The database doesn’t just include a list of Wi-FI access point names (SSIDs). The database includes the unique MAC addresses (BSSIDs) of those access points, which normally do not change—even if the Wi-Fi network’s visible name changes. By comparing this list of Wi-Fi networks near you to a known list of access points and their locations, Location Services can guess at your relevant location. And, by comparing the relative signal strengths of the various Wi-Fi networks, Location Services can triangulate your location and, often, precisely determine your location, just as if you were using GPS.
Devices might also download and cache some of this data. For example, if they know that you’re in a particular town, they might download and store Wi-Fi information in and around that town so that they can more easily find your location, even if you don’t have a network connection to check the database.
But Where Does the Wi-Fi Database Come From?
Over a decade ago, Google was gathering data about Wi-Fi networks using its Street View cars. While those cars were driving around and capturing photos of storefronts, houses, and roads, they were also scanning for nearby Wi-Fi networks and saving the Wi-Fi data for use with Location Services. But this applies to more than just Google—Apple, Microsoft, and other companies have their own Location Services systems.
Also, it’s not about Street View cars anymore. Google’s Street View cars no longer drive around scanning everyone’s Wi-Fi to keep its databases up to date. Instead, the Location Services software built into your devices continually sends data that keeps these databases up to date. For example, let’s say that you open Google Maps on an Android phone. You have a strong GPS signal—great, your phone knows where you are via GPS. Now, your phone scans your nearby wireless networks and uploads a list of them to Google’s Location Services database along with your current location.
Everyone using Location Services is continually updating the database with more current data. Of course, companies promise that this data is anonymous and not connected to any individual.
What About Privacy?
A Wi-Fi access point’s name and address is public by definition. Your wireless router is constantly broadcasting this information to any device that cares to listen nearby. Again, the databases just get a list of nearby networks, their unique identifiers, and their physical locations. They don’t get any information about who is using these networks or what data is being transferred over WI-Fi. They don’t get any passphrases people need to connect to these networks.
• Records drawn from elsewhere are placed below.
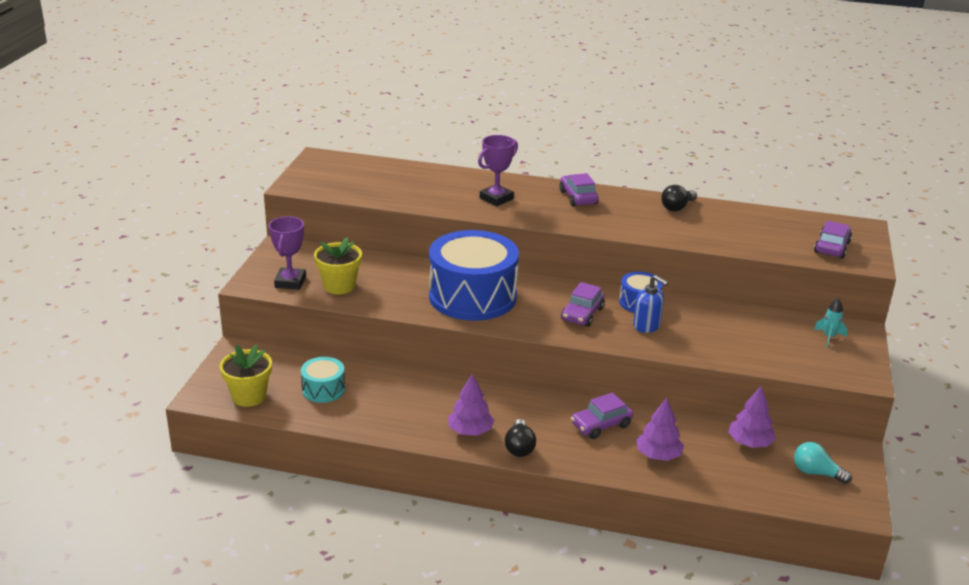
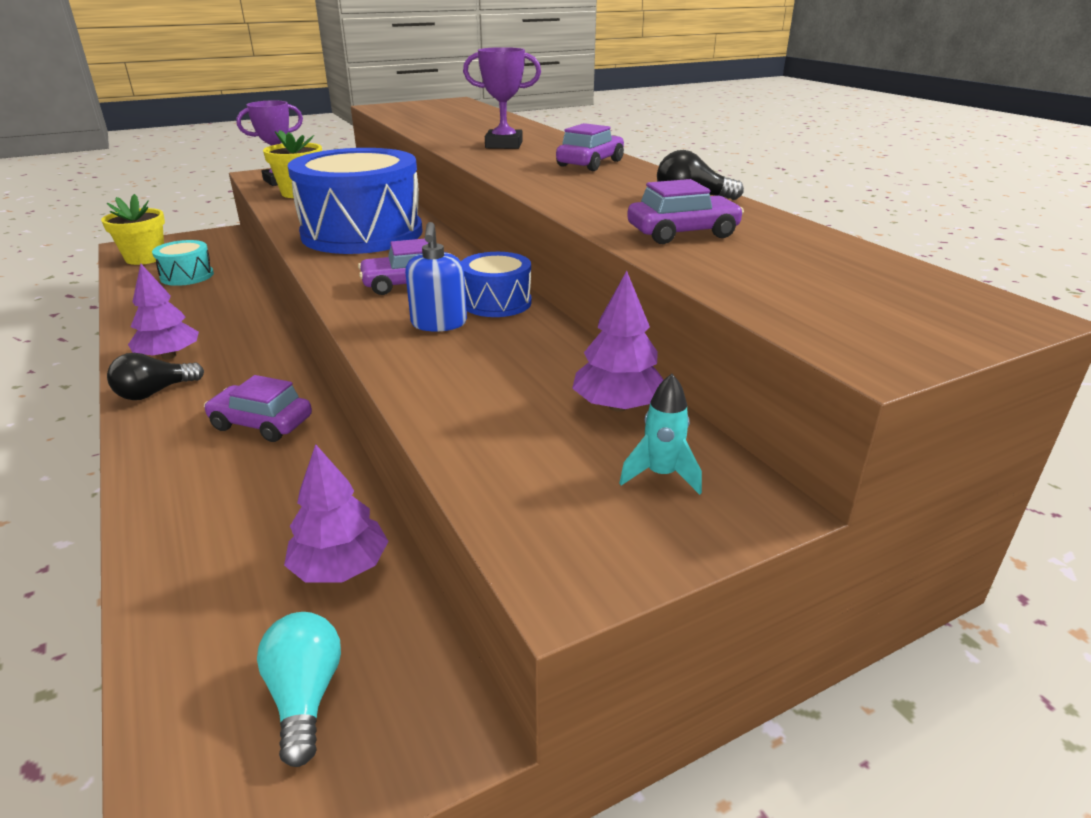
camera: 50 degrees right, 0 degrees up
purple tree [636,398,684,461] -> purple tree moved to [572,271,663,412]
purple car [814,221,852,259] -> purple car moved to [627,179,744,244]

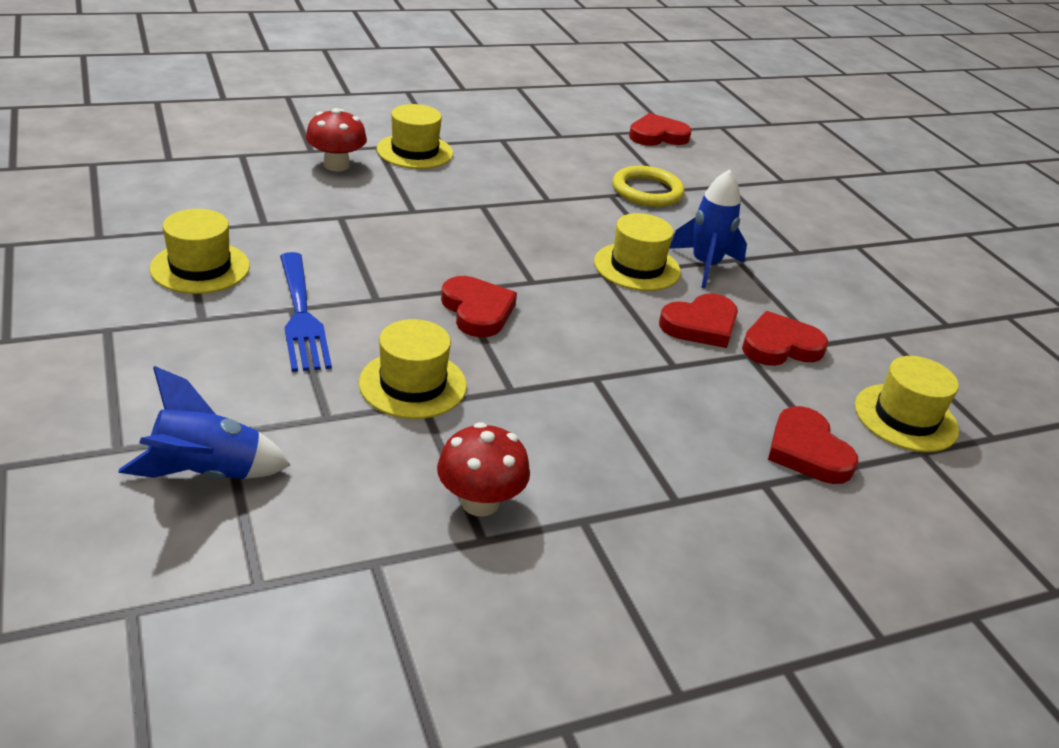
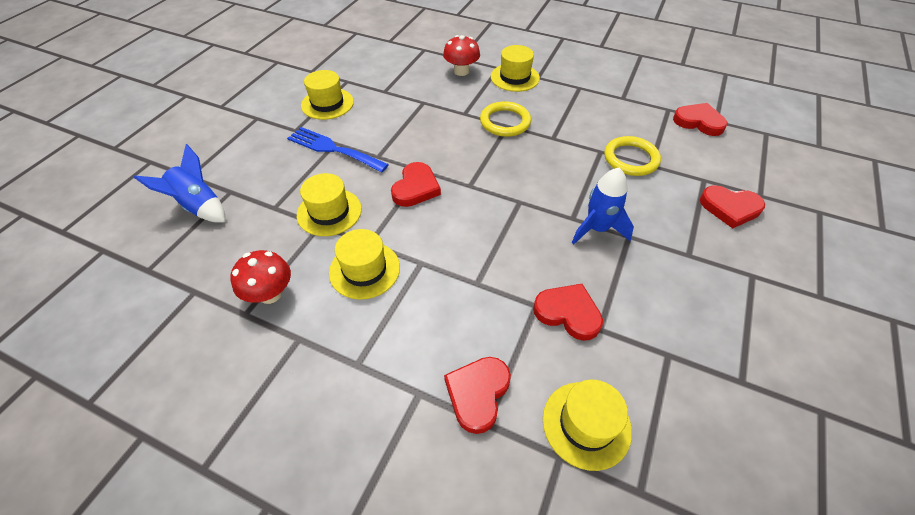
camera: 50 degrees right, 15 degrees up
blue fork [280,252,332,372] -> blue fork turned 90 degrees clockwise [287,127,389,172]
yellow hat [594,213,681,291] -> yellow hat moved to [329,229,400,300]
red heart [659,293,738,348] -> red heart moved to [700,186,765,229]
none -> yellow ring [480,101,531,137]

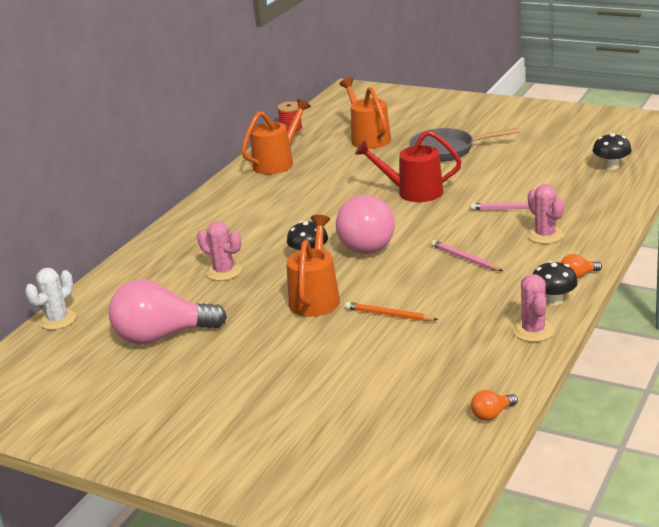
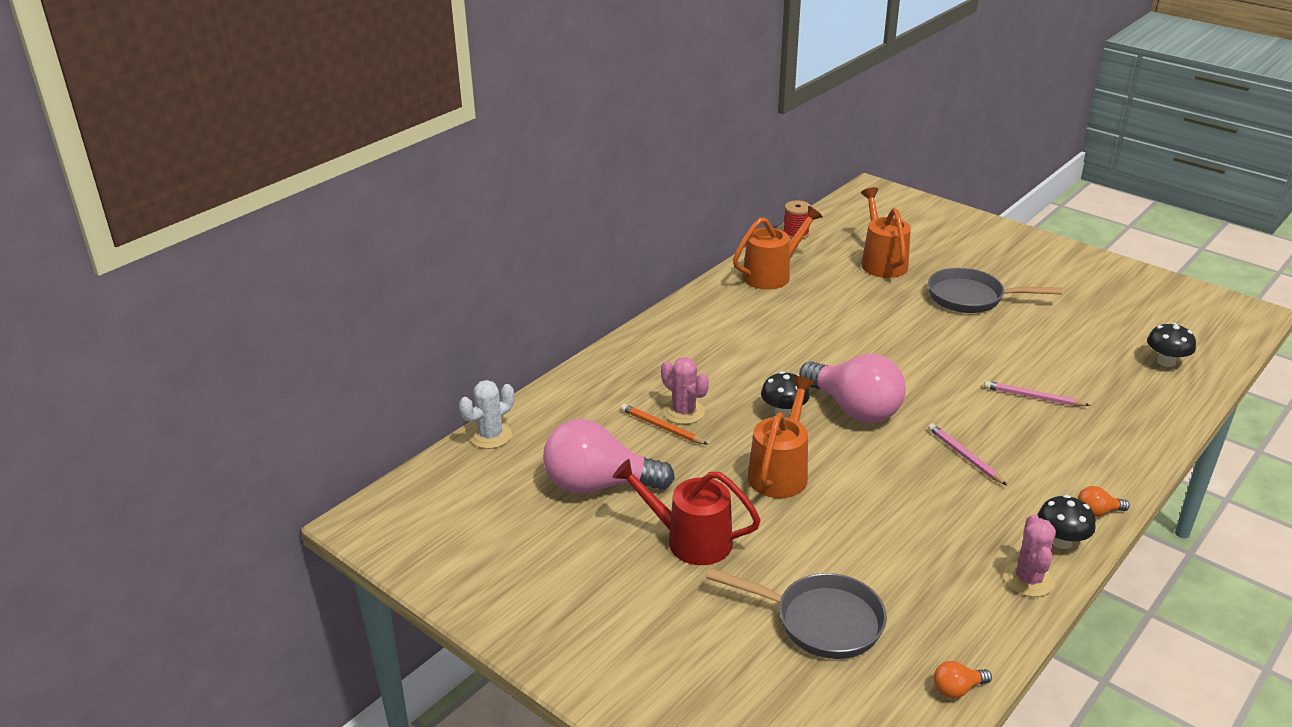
camera: 10 degrees right, 5 degrees up
pink light bulb [336,195,395,254] -> pink light bulb turned 60 degrees counterclockwise [799,354,906,423]
orange pencil [345,302,439,321] -> orange pencil moved to [620,404,708,445]
red watering can [355,131,462,202] -> red watering can moved to [612,459,761,565]
pink cactus [527,184,564,244] -> none
none -> grey pan [707,568,887,659]

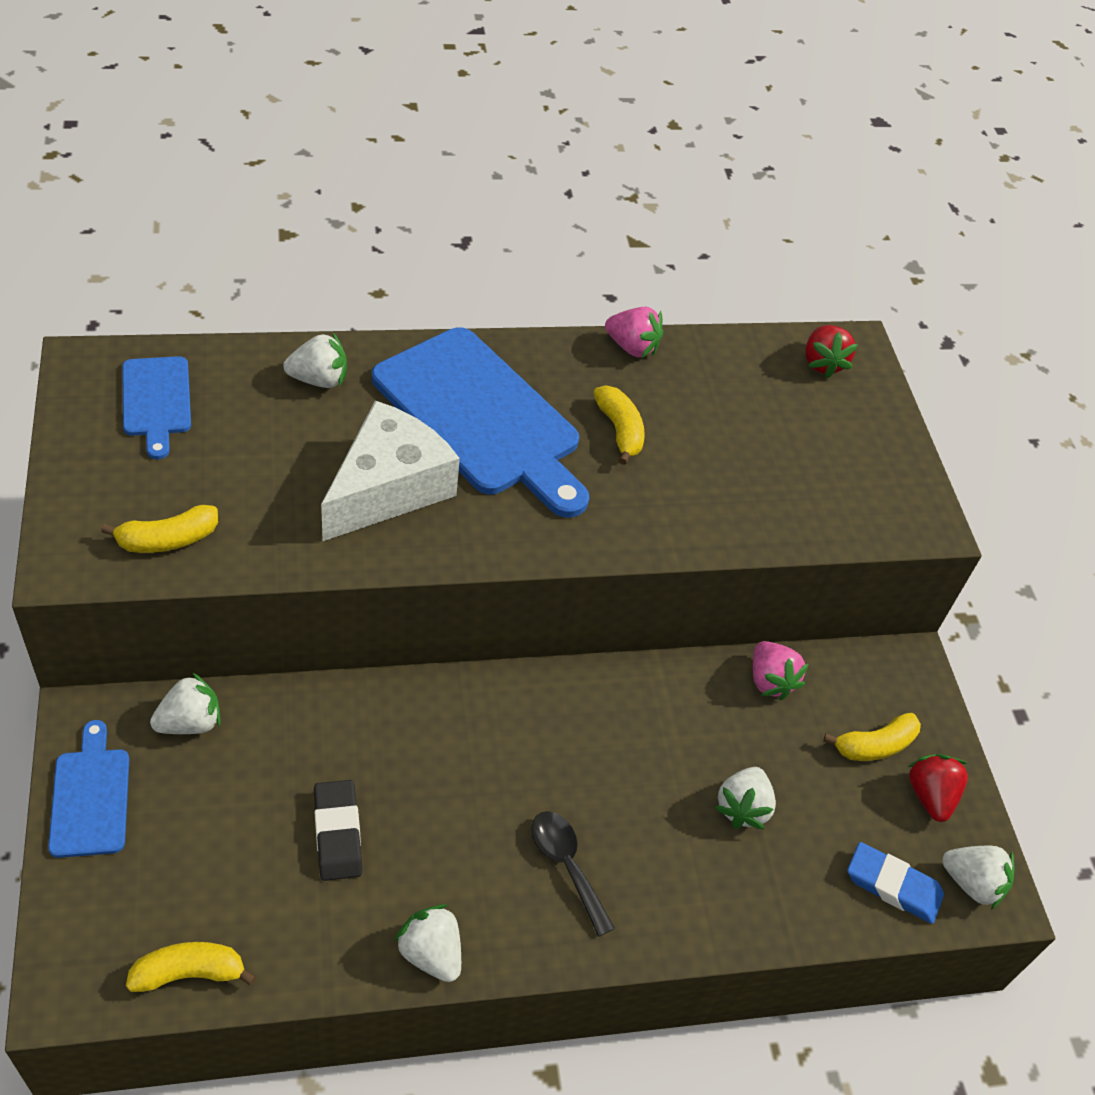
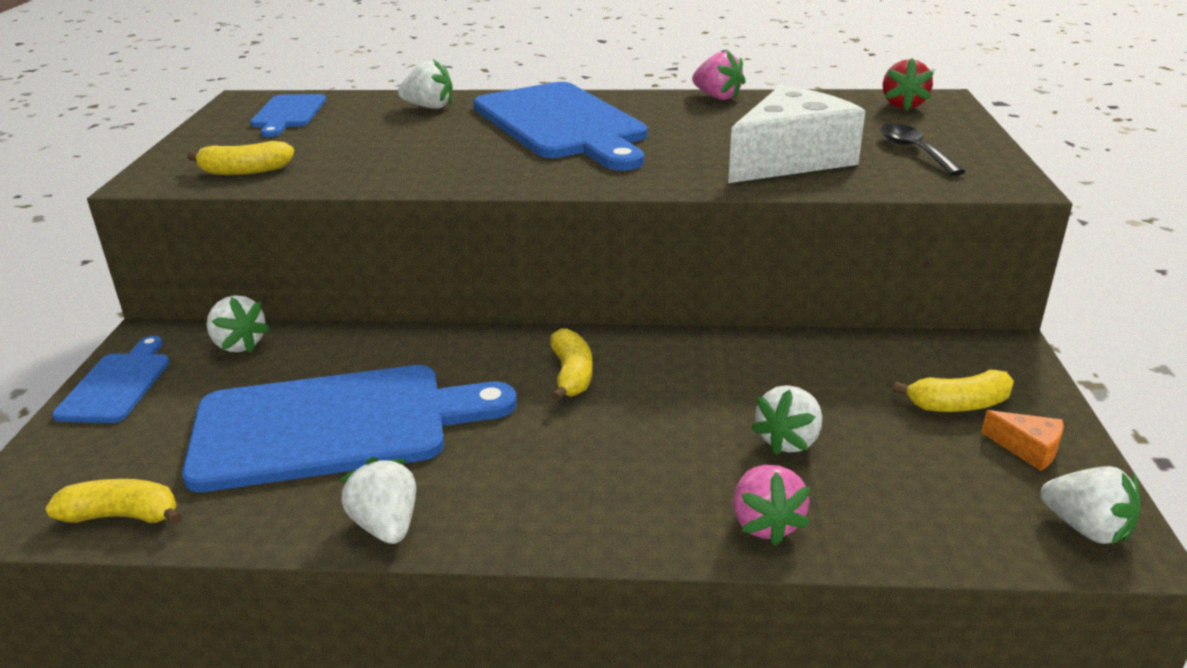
camera: 20 degrees right, 20 degrees down
white strawberry [150,673,221,734] -> white strawberry turned 60 degrees clockwise [207,295,270,353]
black eraser [314,780,362,881] -> blue cutting board [182,365,517,492]
white cheese [321,400,460,541] -> white cheese moved to [728,85,865,183]
black spoon [532,811,615,937] -> black spoon moved to [880,124,966,176]
yellow banana [593,386,645,465] -> yellow banana moved to [550,328,593,401]
pink strawberry [753,641,809,700] -> pink strawberry moved to [733,465,810,546]
blue eraser [847,842,944,924] -> none
red strawberry [908,754,968,822] -> orange cheese [981,410,1064,471]

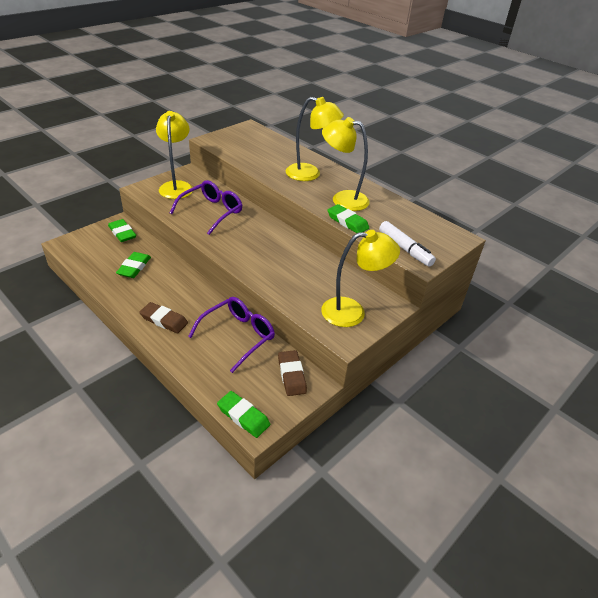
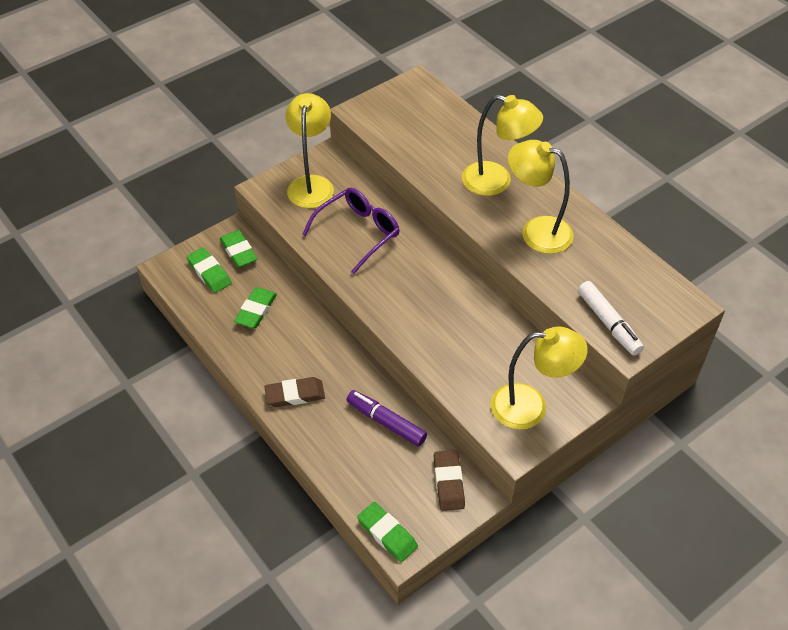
camera: 10 degrees right, 10 degrees up
brown eraser [139,302,188,333] -> brown eraser turned 45 degrees counterclockwise [264,377,325,407]
purple glasses [188,297,275,373] -> purple marker [347,390,427,447]
green eraser [327,204,369,233] -> green eraser moved to [186,247,232,293]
Modern operating systems prevent apps and websites from accessing this data unless you give them permission. A website or an app can’t just view the list of nearby Wi-Fi networks and do this calculation on its own. It has to ask your browser or operating system for access to your location, and you can turn down the request. You remain in control.
(Of course, desktop software that has full access to your operating system—traditional Windows desktop applications, for example—could access the Wi-Fi data directly. Websites, mobile apps, and apps written using Windows 10’s UWP framework are restricted from accessing this information.)